--- START ---

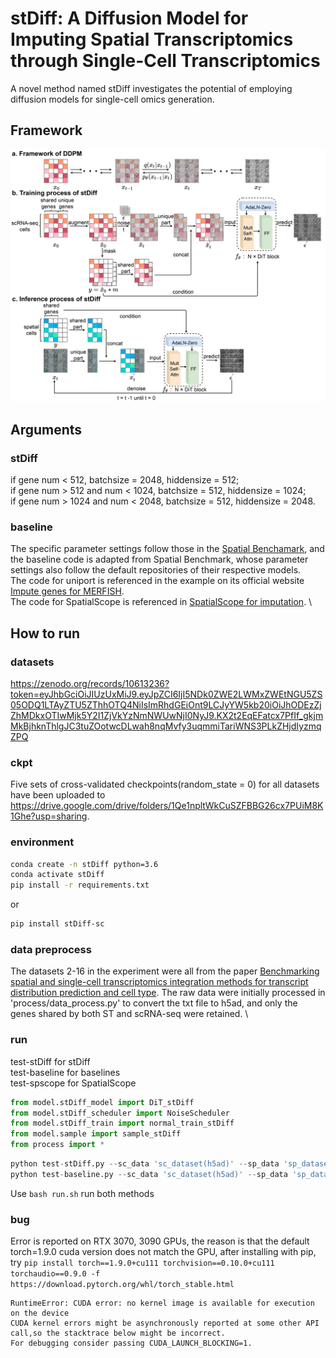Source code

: # stDiff: A Diffusion Model for Imputing Spatial Transcriptomics through Single-Cell Transcriptomics

A novel method named stDiff investigates the potential of employing diffusion models for single-cell omics generation.

## Framework
![framework](./framework.jpg)

## Arguments
### stDiff

if gene num < 512, batchsize = 2048, hiddensize = 512; \
if gene num > 512 and num < 1024, batchsize = 512, hiddensize = 1024; \
if gene num > 1024 and num < 2048, batchsize = 512, hiddensize = 2048. 

### baseline
The specific parameter settings follow those in the [Spatial Benchamark](https://github.com/QuKunLab/SpatialBenchmarking), and the baseline code is adapted from Spatial Benchmark, whose parameter settings also follow the default repositories of their respective models. \
The code for uniport is referenced in the example on its official website [Impute genes for MERFISH](https://uniport.readthedocs.io/en/latest/examples/MERFISH/MERFISH_impute.html). \
The code for SpatialScope is referenced in [SpatialScope for imputation](https://github.com/YangLabHKUST/SpatialScope/blob/master/demos/Mouse-MOp-MERFISH.ipynb). \


## How to run
### datasets
https://zenodo.org/records/10613236?token=eyJhbGciOiJIUzUxMiJ9.eyJpZCI6IjI5NDk0ZWE2LWMxZWEtNGU5ZS05ODQ1LTAyZTU5ZThhOTQ4NiIsImRhdGEiOnt9LCJyYW5kb20iOiJhODEzZjZhMDkxOTIwMjk5Y2I1ZjVkYzNmNWUwNjI0NyJ9.KX2t2EqEFatcx7PfIf_gkjmMkBjhknThlgJC3tuZOotwcDLwah8nqMvfy3uqmmiTariWNS3PLkZHjdIyzmqZPQ
### ckpt
Five sets of cross-validated checkpoints(random_state = 0) for all datasets have been uploaded to https://drive.google.com/drive/folders/1Qe1npltWkCuSZFBBG26cx7PUiM8K1Ghe?usp=sharing.
### environment
```bash
conda create -n stDiff python=3.6
conda activate stDiff
pip install -r requirements.txt
```
or
```bash
pip install stDiff-sc
```
### data preprocess
The datasets 2-16 in the experiment were all from the paper [Benchmarking spatial and single-cell transcriptomics integration methods for transcript distribution prediction and cell type](https://www.nature.com/articles/s41592-022-01480-9). The raw data were initially processed in 'process/data_process.py' to convert the txt file to h5ad, and only the genes shared by both ST and scRNA-seq were retained. \

### run
test-stDiff for stDiff \
test-baseline for baselines \
test-spscope for SpatialScope

```python
from model.stDiff_model import DiT_stDiff
from model.stDiff_scheduler import NoiseScheduler
from model.stDiff_train import normal_train_stDiff
from model.sample import sample_stDiff
from process import *
```

```python
python test-stDiff.py --sc_data 'sc_dataset(h5ad)' --sp_data 'sp_dataset(h5ad)' --document 'stDiff_result_name' --batch_size 512 --hidden_size 1024
python test-baseline.py --sc_data 'sc_dataset(h5ad)' --sp_data 'sp_dataset(h5ad)' --document 'base_result_name'   
```
Use ```bash run.sh``` run both methods


### bug
Error is reported on RTX 3070, 3090 GPUs, the reason is that the default torch=1.9.0 cuda version does not match the GPU, after installing with pip, try 
```pip install torch==1.9.0+cu111 torchvision==0.10.0+cu111 torchaudio==0.9.0 -f https://download.pytorch.org/whl/torch_stable.html```
```
RuntimeError: CUDA error: no kernel image is available for execution on the device
CUDA kernel errors might be asynchronously reported at some other API call,so the stacktrace below might be incorrect.
For debugging consider passing CUDA_LAUNCH_BLOCKING=1.
```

--- END ---

**Brief:**
What is needed is a count of the lines in the data that contain the word "genes"; please give it and no other words.

**Exercise solution:**
2